The problem of variational inequality is the hot research topic has caused widely concerned. As its important branches, split variational inclusion and monotone variational inclusion are favored naturally by scholars both domestic and abroad and lots of research results have been made. In this paper we do some discussion for split variational inclusion and monotone variational inclusion problems in Hilbert spaces,which base on the methods of viscosity iteration method, steepest descent method, and shrink algorithm.
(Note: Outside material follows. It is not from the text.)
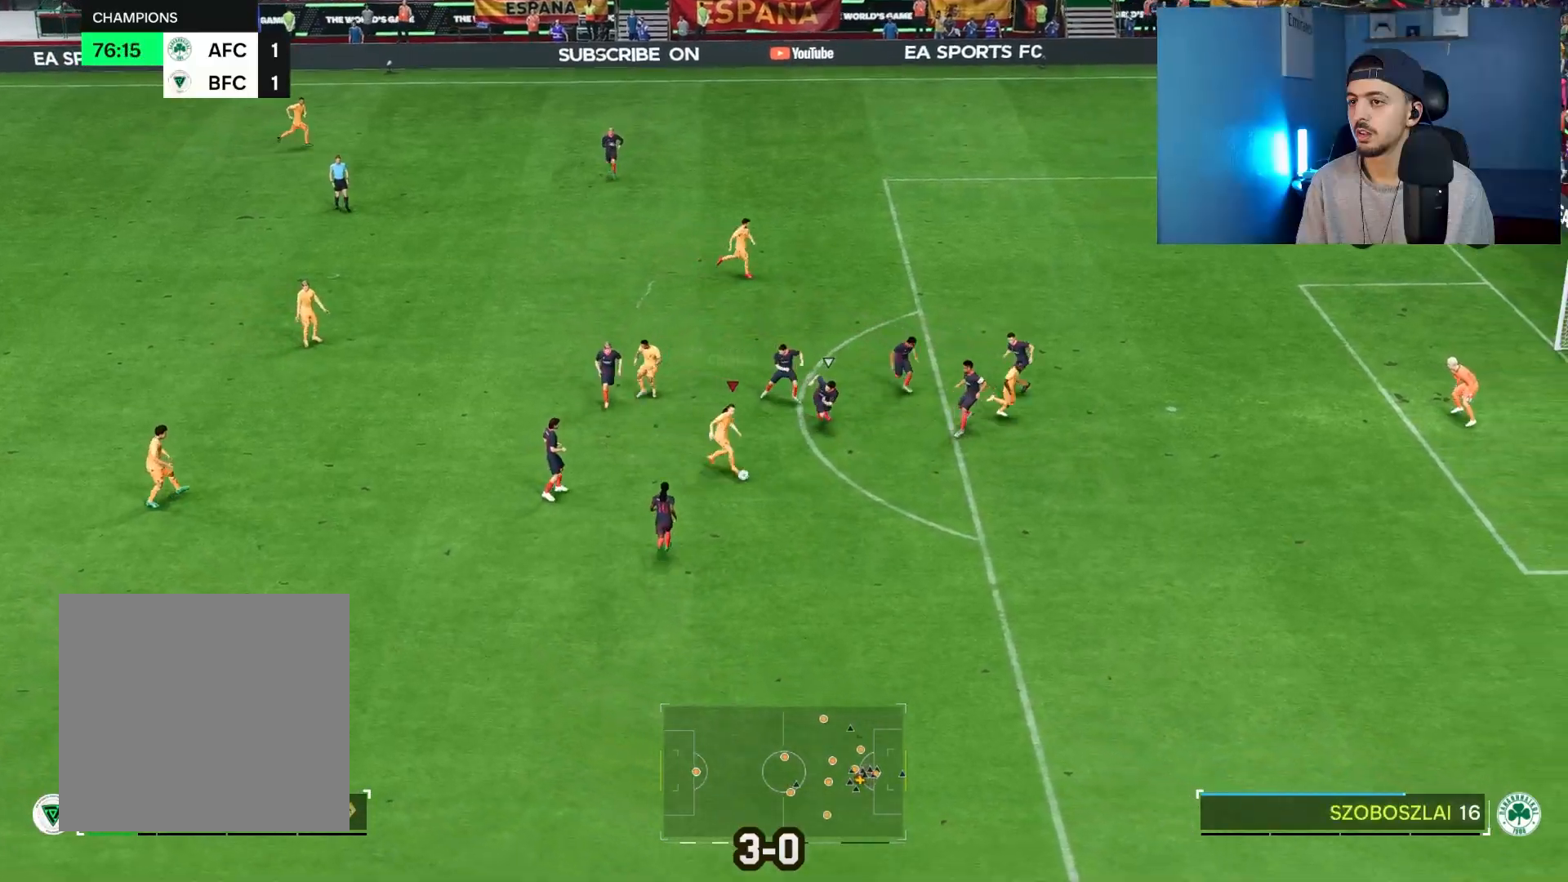
{"buttons": ["R1"], "left_stick": "right", "right_stick": "center", "events": [[417, "left_stick", "right"]]}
The main contents are as follows:Firstly, on the basis of the new iterative algorithm of Tian,We present a iterative algorithm to search for the common solution of the fixed point problem of the split variational inclusion problem and a single nonexpansive mapping, and prove the strong convergence of the algorithm.Secondly, under the enlightenment by the Yamada of the steepest descent algorithm and Zhou of the proposed algorithm, we present a new method with strong convergence for solving the problems of the split variational inclusion problem and finite nonexpansive mappings with common fixed point set of common solutions.Thirdly, based on mixed viscosity iteration algorithm, we improv the algorithm,which Kazmi and Rizvi have proposed. And we present new iterative algorithm for solving the split variational inclusion problem and public solutions of of the fixed point set of infinite nonexpansive mappings, and what most important is that if operator sequences are not satisfied the conditions of AKTT, we also can prove its strong strong convergence of the algorithm, and a numerical example is given to demonstrate the superiority of the proposed algorithm.In the end, we study the related problem of monotone variational inclusion by the shrink algorithm. We know many results of monotone variational inclusion problems are based on single valued mapping is strongly monotone or inverse stronglymonotone, but we weaken the operator f, if the operator f satisfies the conditions of monotone, we can get the result of weak convergence, and finally we prove the result.